Some terms laid out in the settlement include commitments to advisory group meetings between city officials, homeless people and their representatives to share feedback on city programs. The city has also agreed to provide advance notice of regular cleanups when possible, as well as resources such as public restrooms and storage lockers.
Lyall et al v. Denver had a trial scheduled to begin March 29. The lawsuit has alleged a handful of sweeps of homeless encampments around Denver conducted by law enforcement beginning late in 2015, which were conducted to enforce the Denver unauthorized camping ban, violated the plaintiffs’ Fourth Amendment rights because their property was unlawfully seized and destroyed. The original complaint also alleged the sweeps violated the individuals’ 14th Amendment rights because law enforcement did not provide sufficient, or any, notice prior to seizing the property, and the plaintiffs were not granted due process to contest the seizures or given proper opportunities to retrieve their possessions.

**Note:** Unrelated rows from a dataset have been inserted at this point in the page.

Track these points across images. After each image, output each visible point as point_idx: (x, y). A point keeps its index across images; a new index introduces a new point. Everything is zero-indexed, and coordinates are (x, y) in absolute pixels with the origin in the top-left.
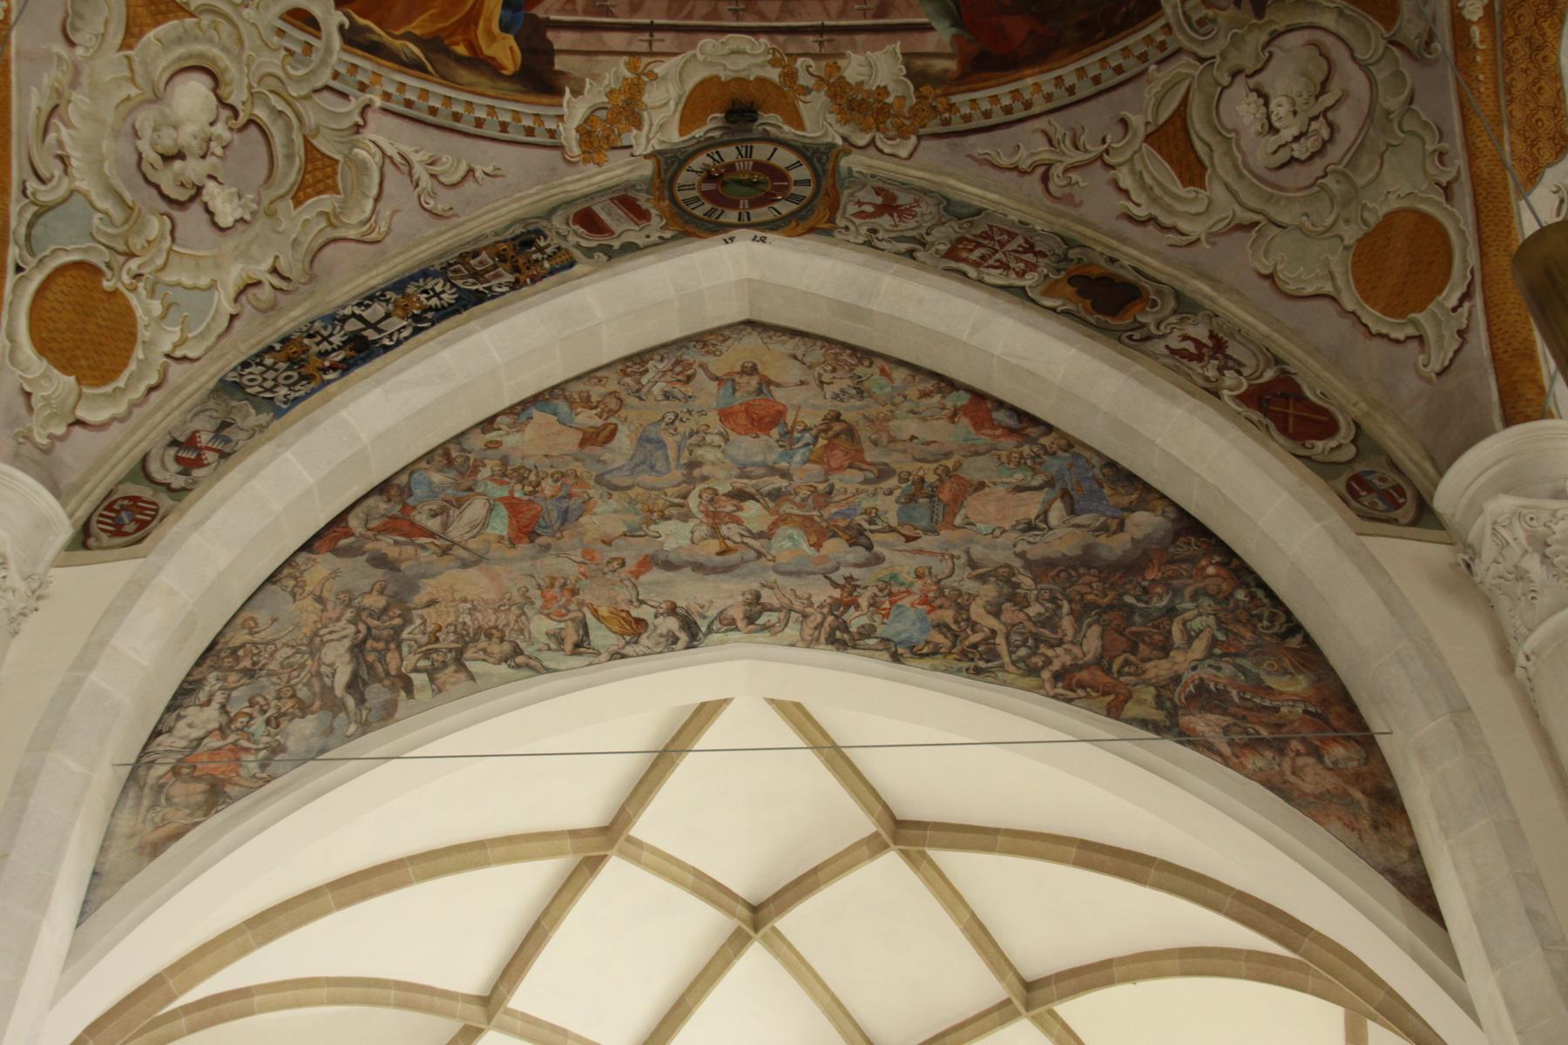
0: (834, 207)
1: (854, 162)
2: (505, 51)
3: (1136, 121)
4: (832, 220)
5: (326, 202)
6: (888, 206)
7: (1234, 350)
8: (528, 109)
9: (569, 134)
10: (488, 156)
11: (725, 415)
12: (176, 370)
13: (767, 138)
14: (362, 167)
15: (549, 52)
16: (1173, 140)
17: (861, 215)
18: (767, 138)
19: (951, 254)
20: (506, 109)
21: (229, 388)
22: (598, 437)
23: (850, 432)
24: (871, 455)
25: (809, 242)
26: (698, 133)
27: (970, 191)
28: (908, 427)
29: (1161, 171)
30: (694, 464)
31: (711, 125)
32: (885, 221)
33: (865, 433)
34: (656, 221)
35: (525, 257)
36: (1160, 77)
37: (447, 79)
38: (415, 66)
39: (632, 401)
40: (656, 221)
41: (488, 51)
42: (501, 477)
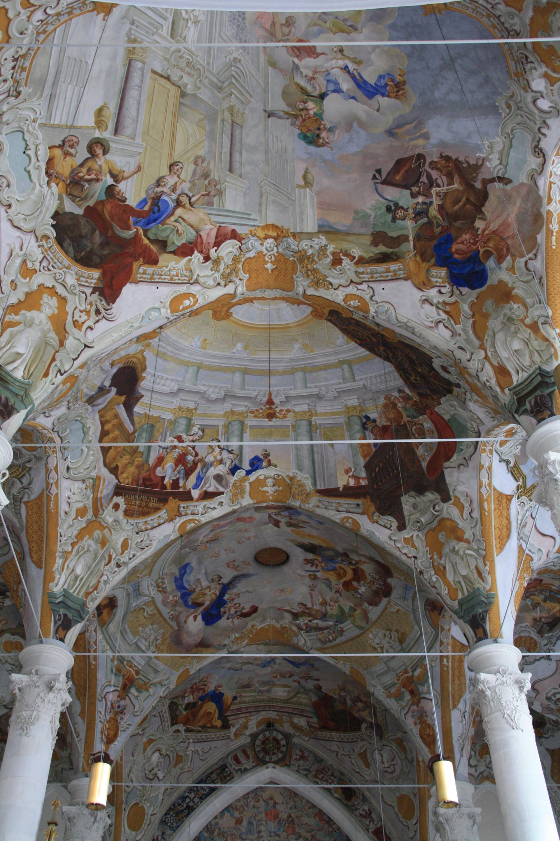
0: (291, 756)
1: (295, 740)
2: (219, 723)
3: (356, 750)
4: (290, 762)
5: (181, 765)
6: (302, 757)
7: (373, 816)
8: (223, 733)
9: (232, 735)
10: (213, 744)
11: (266, 815)
12: (153, 817)
13: (276, 730)
14: (188, 755)
15: (228, 721)
16: (363, 756)
17: (296, 759)
18: (276, 730)
19: (315, 776)
20: (218, 734)
21: (163, 822)
22: (239, 821)
23: (293, 821)
24: (297, 830)
25: (284, 769)
26: (260, 728)
27: (321, 754)
28: (305, 820)
29: (361, 762)
30: (260, 832)
31: (263, 726)
32: (302, 762)
33: (296, 821)
34: (251, 760)
35: (222, 774)
36: (361, 743)
37: (206, 732)
38: (199, 731)
39: (246, 808)
40: (251, 760)
41: (215, 724)
42: (219, 834)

Bronson said the Denver City Council still needs to approve some terms of the settlement.
Attorney Jason Flores-Williams and Killmer Lane & Newman’s Andy McNulty have represented Denver’s homeless population in the case. McNulty and Bronson told Law Week the settlement includes terms not possible had the case gone all the way through trial, such as resources the city has agreed to provide.
“We’re talking about public restrooms, we’re talking about trash cans, we’re talking about needle disposal boxes, a mobile health unit. None of that could have been achieved through trial,” McNulty said. “Through trial what we could’ve gotten is an order saying that the way [the city is] conducting these homeless sweeps is unconstitutional.” He explained the class of plaintiffs received a 23(b)(2) certification, meaning the class would have received only injunctive relief rather than monetary damages. According to a copy of the settlement, the individually named plaintiffs will receive $30,000 in damages.
Bronson said a hearing will take place to make sure the settlement terms are fair to the whole class of plaintiffs. Denver has also agreed to pay attorney fees, and Judge William Martinez will decide the reasonable amount.
“A lot of cities have experienced similar challenges that Denver has in, how do you balance the need to keep public spaces clean while dealing with personal belongings that are found along the way?” Bronson said. “What we’ve done here, I think, with this settlement is by opening a dialogue under the auspices of settling a lawsuit, we were able to identify adjustments or improvements to what we were already doing could have a really big impact.”